◆ INSTRUCTIONS FOR THE TASK ◆
Your answer must be an exact copy of the data below, minus any pictures.

◆ DATASET EXTRACT ◆

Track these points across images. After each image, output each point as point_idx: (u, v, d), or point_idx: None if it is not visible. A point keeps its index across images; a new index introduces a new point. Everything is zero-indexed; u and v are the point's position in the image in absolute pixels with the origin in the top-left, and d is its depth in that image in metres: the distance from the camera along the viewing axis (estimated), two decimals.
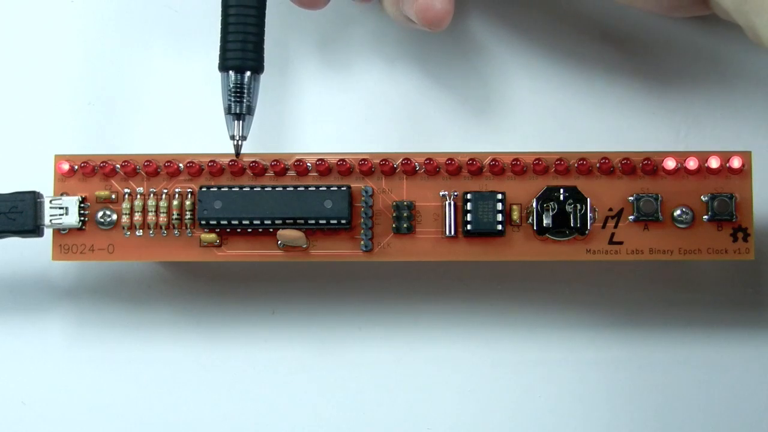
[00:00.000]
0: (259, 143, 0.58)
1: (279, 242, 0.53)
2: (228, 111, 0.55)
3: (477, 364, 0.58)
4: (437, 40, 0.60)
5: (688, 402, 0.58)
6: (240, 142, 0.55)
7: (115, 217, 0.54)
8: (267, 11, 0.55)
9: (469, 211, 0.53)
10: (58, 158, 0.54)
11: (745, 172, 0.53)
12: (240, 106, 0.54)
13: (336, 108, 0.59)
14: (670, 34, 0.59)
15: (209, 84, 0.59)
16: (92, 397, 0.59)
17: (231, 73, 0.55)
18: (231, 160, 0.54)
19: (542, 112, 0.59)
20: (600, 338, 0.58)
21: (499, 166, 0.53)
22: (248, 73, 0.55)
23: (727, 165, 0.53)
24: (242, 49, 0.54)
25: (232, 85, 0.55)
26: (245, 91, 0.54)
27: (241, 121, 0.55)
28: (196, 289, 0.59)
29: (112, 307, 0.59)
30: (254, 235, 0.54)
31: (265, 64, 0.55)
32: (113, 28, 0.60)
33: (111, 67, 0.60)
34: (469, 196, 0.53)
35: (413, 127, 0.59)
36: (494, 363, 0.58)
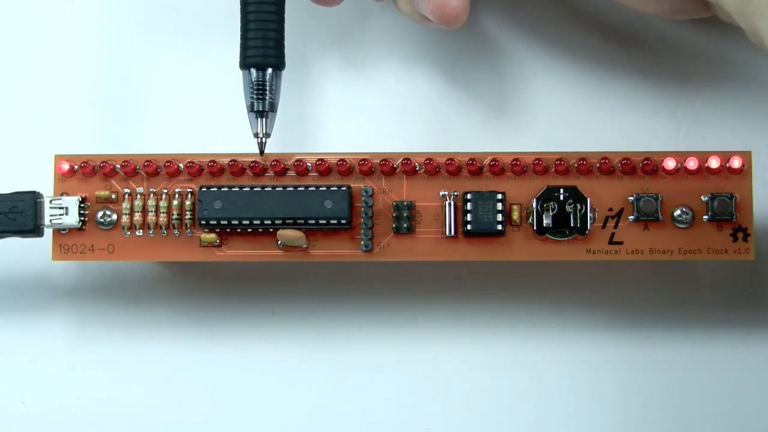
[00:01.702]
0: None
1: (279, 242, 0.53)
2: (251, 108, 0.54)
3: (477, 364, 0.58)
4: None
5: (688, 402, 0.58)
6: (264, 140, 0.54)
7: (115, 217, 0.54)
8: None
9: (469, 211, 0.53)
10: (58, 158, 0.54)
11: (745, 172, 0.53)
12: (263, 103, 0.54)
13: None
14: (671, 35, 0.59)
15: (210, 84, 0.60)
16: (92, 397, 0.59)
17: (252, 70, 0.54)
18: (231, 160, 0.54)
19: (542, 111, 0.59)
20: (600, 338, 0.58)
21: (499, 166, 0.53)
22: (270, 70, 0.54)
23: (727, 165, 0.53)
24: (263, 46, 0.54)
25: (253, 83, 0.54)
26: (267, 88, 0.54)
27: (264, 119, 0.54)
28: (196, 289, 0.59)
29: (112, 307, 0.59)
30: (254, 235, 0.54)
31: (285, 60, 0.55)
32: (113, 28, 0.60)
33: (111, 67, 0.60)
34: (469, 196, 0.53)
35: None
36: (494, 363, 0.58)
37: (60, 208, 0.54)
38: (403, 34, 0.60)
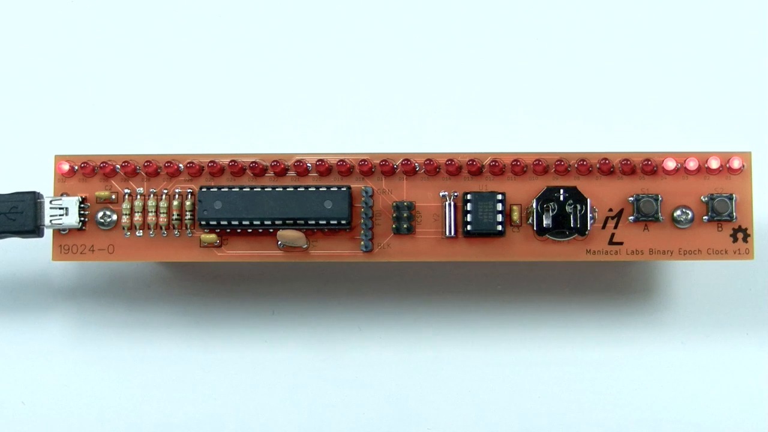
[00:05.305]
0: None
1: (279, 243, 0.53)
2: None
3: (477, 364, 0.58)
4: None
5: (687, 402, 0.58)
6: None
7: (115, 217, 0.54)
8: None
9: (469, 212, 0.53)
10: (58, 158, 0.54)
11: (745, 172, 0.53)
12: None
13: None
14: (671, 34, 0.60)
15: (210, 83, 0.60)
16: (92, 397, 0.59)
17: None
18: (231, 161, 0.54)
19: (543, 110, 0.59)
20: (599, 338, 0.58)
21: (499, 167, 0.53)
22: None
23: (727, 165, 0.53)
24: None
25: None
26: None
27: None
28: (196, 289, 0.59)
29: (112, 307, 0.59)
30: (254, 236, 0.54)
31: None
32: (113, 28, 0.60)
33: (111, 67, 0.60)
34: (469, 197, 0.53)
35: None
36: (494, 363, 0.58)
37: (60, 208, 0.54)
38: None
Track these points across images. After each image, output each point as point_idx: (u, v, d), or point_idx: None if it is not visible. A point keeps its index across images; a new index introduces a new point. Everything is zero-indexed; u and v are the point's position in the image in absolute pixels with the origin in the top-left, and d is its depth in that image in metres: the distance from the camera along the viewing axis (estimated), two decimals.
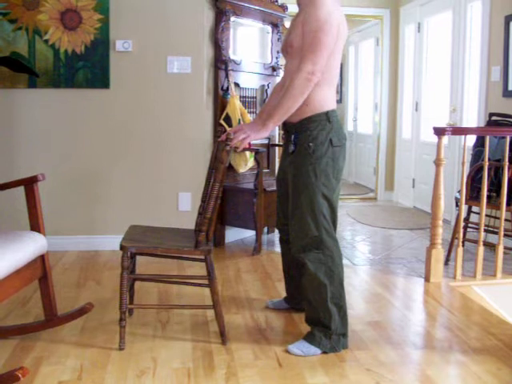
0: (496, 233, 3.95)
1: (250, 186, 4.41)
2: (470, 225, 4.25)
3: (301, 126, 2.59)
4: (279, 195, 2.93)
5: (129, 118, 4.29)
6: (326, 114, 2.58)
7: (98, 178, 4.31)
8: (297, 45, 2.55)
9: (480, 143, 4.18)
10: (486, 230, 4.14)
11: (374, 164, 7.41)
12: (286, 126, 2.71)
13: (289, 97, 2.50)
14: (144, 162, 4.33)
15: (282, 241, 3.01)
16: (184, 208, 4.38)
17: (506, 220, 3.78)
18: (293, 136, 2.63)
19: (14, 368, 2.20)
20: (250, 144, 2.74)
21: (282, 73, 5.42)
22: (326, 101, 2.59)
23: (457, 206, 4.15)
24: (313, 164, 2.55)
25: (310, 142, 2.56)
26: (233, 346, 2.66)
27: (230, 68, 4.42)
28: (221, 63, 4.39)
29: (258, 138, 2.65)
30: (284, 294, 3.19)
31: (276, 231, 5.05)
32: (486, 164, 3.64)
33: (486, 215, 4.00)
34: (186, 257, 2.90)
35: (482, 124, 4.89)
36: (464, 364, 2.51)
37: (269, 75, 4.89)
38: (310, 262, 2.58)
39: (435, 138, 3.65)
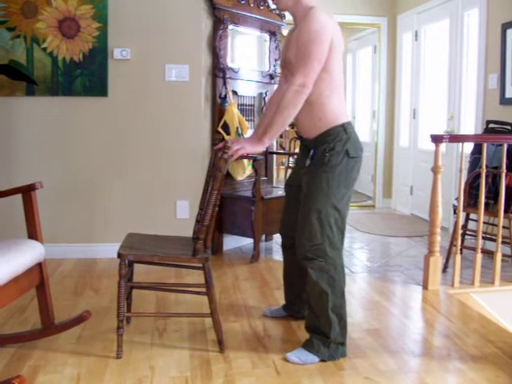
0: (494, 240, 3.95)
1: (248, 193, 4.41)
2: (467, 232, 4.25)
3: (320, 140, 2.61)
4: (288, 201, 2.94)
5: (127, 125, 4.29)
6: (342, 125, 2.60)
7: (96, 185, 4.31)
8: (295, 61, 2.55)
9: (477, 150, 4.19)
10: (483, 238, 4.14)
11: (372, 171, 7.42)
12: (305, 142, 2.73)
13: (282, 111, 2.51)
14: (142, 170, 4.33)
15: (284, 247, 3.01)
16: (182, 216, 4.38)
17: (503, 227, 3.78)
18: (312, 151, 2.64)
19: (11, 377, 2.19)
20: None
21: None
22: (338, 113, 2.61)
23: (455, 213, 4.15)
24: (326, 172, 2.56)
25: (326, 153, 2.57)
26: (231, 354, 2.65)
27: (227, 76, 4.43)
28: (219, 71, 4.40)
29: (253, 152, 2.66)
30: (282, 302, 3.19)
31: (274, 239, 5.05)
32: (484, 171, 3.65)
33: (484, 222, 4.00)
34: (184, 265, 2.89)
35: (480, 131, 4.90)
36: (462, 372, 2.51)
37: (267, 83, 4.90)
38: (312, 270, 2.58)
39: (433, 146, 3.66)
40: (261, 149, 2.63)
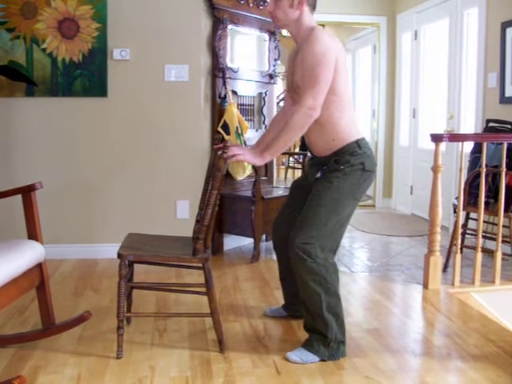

◆ EXERCISE RESULT ◆
Track these points across images. After each image, output each point as point_idx: (u, v, d), or point_idx: None if it is not visible. A point keeps its index across images; a new index introduces a new point. Everything is zero-indexed; u and v are the point's position in the image in absolute pixels with the origin in the top-left, and d is its depth in that image in metres: the distance from the camera along the viewing axis (estimated), two decimals.
[00:00.000]
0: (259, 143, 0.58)
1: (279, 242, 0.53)
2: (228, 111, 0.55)
3: (477, 364, 0.58)
4: (437, 40, 0.60)
5: (688, 402, 0.58)
6: (240, 142, 0.55)
7: (115, 217, 0.54)
8: (267, 11, 0.55)
9: (469, 211, 0.53)
10: (58, 158, 0.54)
11: (745, 172, 0.53)
12: (240, 106, 0.54)
13: (336, 108, 0.59)
14: (670, 34, 0.59)
15: (209, 84, 0.59)
16: (92, 397, 0.59)
17: (231, 73, 0.55)
18: (231, 160, 0.54)
19: (542, 112, 0.59)
20: (600, 338, 0.58)
21: (499, 166, 0.53)
22: (248, 73, 0.55)
23: (727, 165, 0.53)
24: (242, 49, 0.54)
25: (232, 85, 0.55)
26: (245, 91, 0.54)
27: (241, 121, 0.55)
28: (196, 289, 0.59)
29: (112, 307, 0.59)
30: (254, 235, 0.54)
31: (265, 64, 0.55)
32: (113, 28, 0.60)
33: (111, 67, 0.60)
34: (469, 196, 0.53)
35: (413, 127, 0.59)
36: (494, 363, 0.58)
[00:01.702]
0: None
1: (279, 242, 0.53)
2: (251, 108, 0.54)
3: (477, 364, 0.58)
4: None
5: (688, 402, 0.58)
6: (264, 140, 0.54)
7: (115, 217, 0.54)
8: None
9: (469, 211, 0.53)
10: (58, 158, 0.54)
11: (745, 172, 0.53)
12: (263, 103, 0.54)
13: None
14: (671, 35, 0.59)
15: (210, 84, 0.60)
16: (92, 397, 0.59)
17: (252, 70, 0.54)
18: (231, 160, 0.54)
19: (542, 111, 0.59)
20: (600, 338, 0.58)
21: (499, 166, 0.53)
22: (270, 70, 0.54)
23: (727, 165, 0.53)
24: (263, 46, 0.54)
25: (253, 83, 0.54)
26: (267, 88, 0.54)
27: (264, 119, 0.54)
28: (196, 289, 0.59)
29: (112, 307, 0.59)
30: (254, 235, 0.54)
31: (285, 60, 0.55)
32: (113, 28, 0.60)
33: (111, 67, 0.60)
34: (469, 196, 0.53)
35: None
36: (494, 363, 0.58)
37: (60, 208, 0.54)
38: (403, 34, 0.60)
[00:05.305]
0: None
1: (279, 243, 0.53)
2: None
3: (477, 364, 0.58)
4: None
5: (687, 402, 0.58)
6: None
7: (115, 217, 0.54)
8: None
9: (469, 212, 0.53)
10: (58, 158, 0.54)
11: (745, 172, 0.53)
12: None
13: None
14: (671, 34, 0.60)
15: (210, 83, 0.60)
16: (92, 397, 0.59)
17: None
18: (231, 161, 0.54)
19: (543, 110, 0.59)
20: (599, 338, 0.58)
21: (499, 167, 0.53)
22: None
23: (727, 165, 0.53)
24: None
25: None
26: None
27: None
28: (196, 289, 0.59)
29: (112, 307, 0.59)
30: (254, 236, 0.54)
31: None
32: (113, 28, 0.60)
33: (111, 67, 0.60)
34: (469, 197, 0.53)
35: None
36: (494, 363, 0.58)
37: (60, 208, 0.54)
38: None
Track these points across images. After each image, output each point as point_idx: (u, v, d), or point_idx: None if it is not visible. A point keeps its index across images; a new index introduces a new point. Everything is zero-indexed; u and v are the point's position in the image in absolute pixels with the origin in the top-left, and d is its depth in that image in metres: the distance from the camera along the viewing axis (estimated), two decimals.
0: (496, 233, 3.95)
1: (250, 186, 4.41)
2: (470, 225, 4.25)
3: (301, 126, 2.59)
4: (279, 195, 2.93)
5: (129, 118, 4.29)
6: (326, 114, 2.58)
7: (98, 178, 4.31)
8: (297, 45, 2.55)
9: (480, 143, 4.18)
10: (486, 230, 4.14)
11: (374, 164, 7.41)
12: (286, 126, 2.71)
13: (289, 97, 2.50)
14: (144, 162, 4.33)
15: (282, 241, 3.01)
16: (184, 208, 4.38)
17: (506, 220, 3.78)
18: (293, 136, 2.63)
19: (14, 368, 2.20)
20: (250, 144, 2.74)
21: (282, 73, 5.42)
22: (326, 101, 2.59)
23: (457, 206, 4.15)
24: (313, 164, 2.55)
25: (310, 142, 2.56)
26: (233, 346, 2.66)
27: (230, 68, 4.42)
28: (221, 63, 4.39)
29: (258, 138, 2.65)
30: (284, 294, 3.19)
31: (276, 231, 5.05)
32: (486, 164, 3.64)
33: (486, 215, 4.00)
34: (186, 257, 2.90)
35: (482, 124, 4.89)
36: (464, 364, 2.51)
37: (269, 75, 4.89)
38: (310, 262, 2.58)
39: (435, 138, 3.65)
0: (494, 240, 3.95)
1: (248, 193, 4.41)
2: (467, 232, 4.25)
3: (320, 140, 2.61)
4: (288, 201, 2.94)
5: (127, 125, 4.29)
6: (342, 125, 2.60)
7: (96, 185, 4.31)
8: (295, 61, 2.55)
9: (477, 150, 4.19)
10: (483, 238, 4.14)
11: (372, 171, 7.42)
12: (305, 142, 2.73)
13: (282, 111, 2.51)
14: (142, 170, 4.33)
15: (284, 247, 3.01)
16: (182, 216, 4.38)
17: (503, 227, 3.78)
18: (312, 151, 2.64)
19: (11, 377, 2.19)
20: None
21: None
22: (338, 113, 2.61)
23: (455, 213, 4.15)
24: (326, 172, 2.56)
25: (326, 153, 2.57)
26: (231, 354, 2.65)
27: (227, 76, 4.43)
28: (219, 71, 4.40)
29: (253, 152, 2.66)
30: (282, 302, 3.19)
31: (274, 239, 5.05)
32: (484, 171, 3.65)
33: (484, 222, 4.00)
34: (184, 265, 2.89)
35: (480, 131, 4.90)
36: (462, 372, 2.51)
37: (267, 83, 4.90)
38: (312, 270, 2.58)
39: (433, 146, 3.66)
40: (261, 149, 2.63)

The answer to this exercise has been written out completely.